Search code examples
pythonpython-3.xfilemariadbspecial-characters

import Full file path/name and attributes in to mariadb safely


I am needing to get full path and file name, file hash and several other properties of files in to a database. I was hoping some one had some good reading and suggestions on database creation that would do so safely. the import script will be python3.

I have to deal with all kinds of file types some with language specific characters as well as spaces and glyphs? in the names.

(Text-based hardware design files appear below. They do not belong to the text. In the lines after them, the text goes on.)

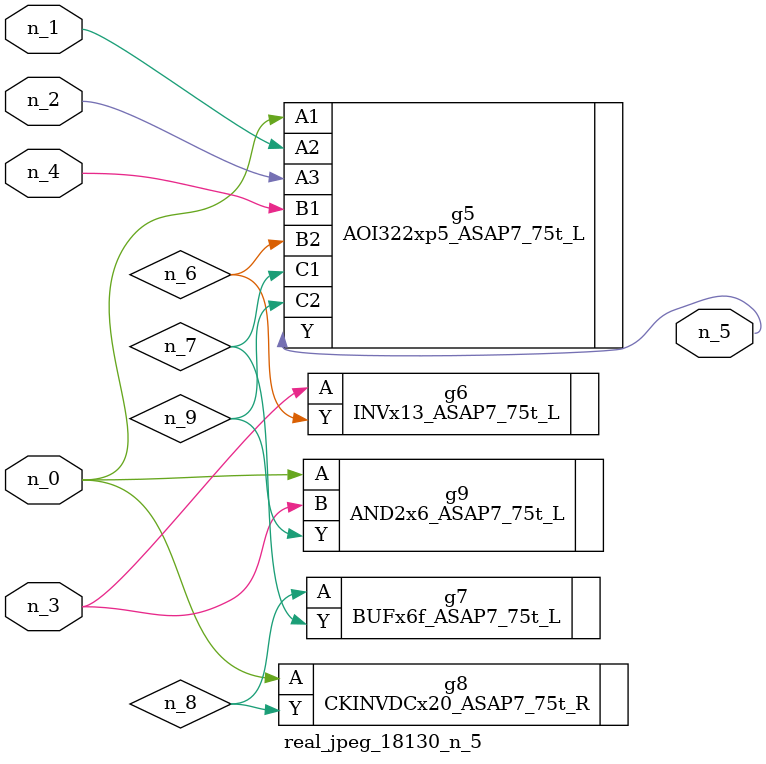
<source format=v>
module real_jpeg_18130_n_5 (n_4, n_0, n_1, n_2, n_3, n_5);

input n_4;
input n_0;
input n_1;
input n_2;
input n_3;

output n_5;

wire n_8;
wire n_6;
wire n_7;
wire n_9;

AOI322xp5_ASAP7_75t_L g5 ( 
.A1(n_0),
.A2(n_1),
.A3(n_2),
.B1(n_4),
.B2(n_6),
.C1(n_7),
.C2(n_9),
.Y(n_5)
);

CKINVDCx20_ASAP7_75t_R g8 ( 
.A(n_0),
.Y(n_8)
);

AND2x6_ASAP7_75t_L g9 ( 
.A(n_0),
.B(n_3),
.Y(n_9)
);

INVx13_ASAP7_75t_L g6 ( 
.A(n_3),
.Y(n_6)
);

BUFx6f_ASAP7_75t_L g7 ( 
.A(n_8),
.Y(n_7)
);


endmodule
</source>
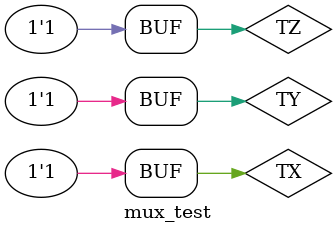
<source format=v>


module dcdr24(input x, y, en, output d0, d1, d2, d3);
	assign d0 = en & ~x & ~y;  
	assign d1 = en & ~x & y;
	assign d2 = en & x & ~y;
	assign d3 = en & x & y;
endmodule  


module dcdr38(input x, y, z, output d0, d1, d2, d3, d4, d5, d6, d7);
	dcdr24 u1 (x, y, ~z, d0, d1, d2, d3);
	dcdr24 u2 (x, y, z, d4, d5, d6, d7);
endmodule				 


module mux_test1;
	reg x, y, en;
	wire d0, d1, d2, d3;
	dcdr24 u4 (x, y, en, d0, d1, d2, d3);
	initial
		begin
			{en, x, y} = 3'b000;
			repeat(7)
			#10ns {en, x, y} = {en, x, y} + 3'b001;
		end
endmodule


module mux_test;
	reg TX, TY, TZ;
	wire d0, d1, d2, d3, d4, d5, d6, d7;
	dcdr38 u3(TX, TY, TZ, d0, d1, d2, d3, d4, d5, d6, d7);
	
	initial
		begin
			{TZ, TX, TY} = 3'b000;
			repeat(7)
			#10ns {TZ, TX, TY} = {TZ, TX, TY} + 3'b001;
		end
endmodule
</source>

example /home/test/Music/RÜFÜS DU SOL ●● Solace (Lastlings Remix) [Official Audio] -.webm or /home/test/Music/超好聽的中國古典音樂 笛子名曲 古箏 - Hermosa Música de Flauta- Música Para Meditación.mp4

I am sure there are some rules to creating the database that would improve the experience as well as I am sure there are some practices in python3 that would need to be used to not make a giant mess of things. At present copying all non duplicate files to a specific location preserving file structure would be the most difficult task the python script would need to do or possibly making a file link back to the initial duplicate file scanned.

I have not been able to find any thing specifically related when searching. I have usually found how to make a table with a strange name but not much about the table contents having strange characters.

Side note: one folder has over 4M files across 20k+ sub folders hence the need for indexing in a database to start sorting out the folder/subfolder mess in a systematic way as ls can take 60-90 seconds to return results there.


Solution

  • I use filename varchar(4096) collate utf8mb4_unicode_ci for this. If case of letters are important (for e.g. searching or sorting), then use collate utf8mb4_bin. Number 4096 is the value of linux PATH_MAX, the maximum supported chars in a filename.

    When you must save space, then use filename varchar(4096) collate binary. In this case, the app must interpret the data as UTF-8. A char of binary needs 1 byte, a char of utf8mb4_* 4 bytes space.

    Instead of varchar(4096) collate binary you can use varbinary(4096).

    If you don't want to store the path, but only the base name (last part of the path), then varchar(255) is good. This value is set by linux NAME_MAX.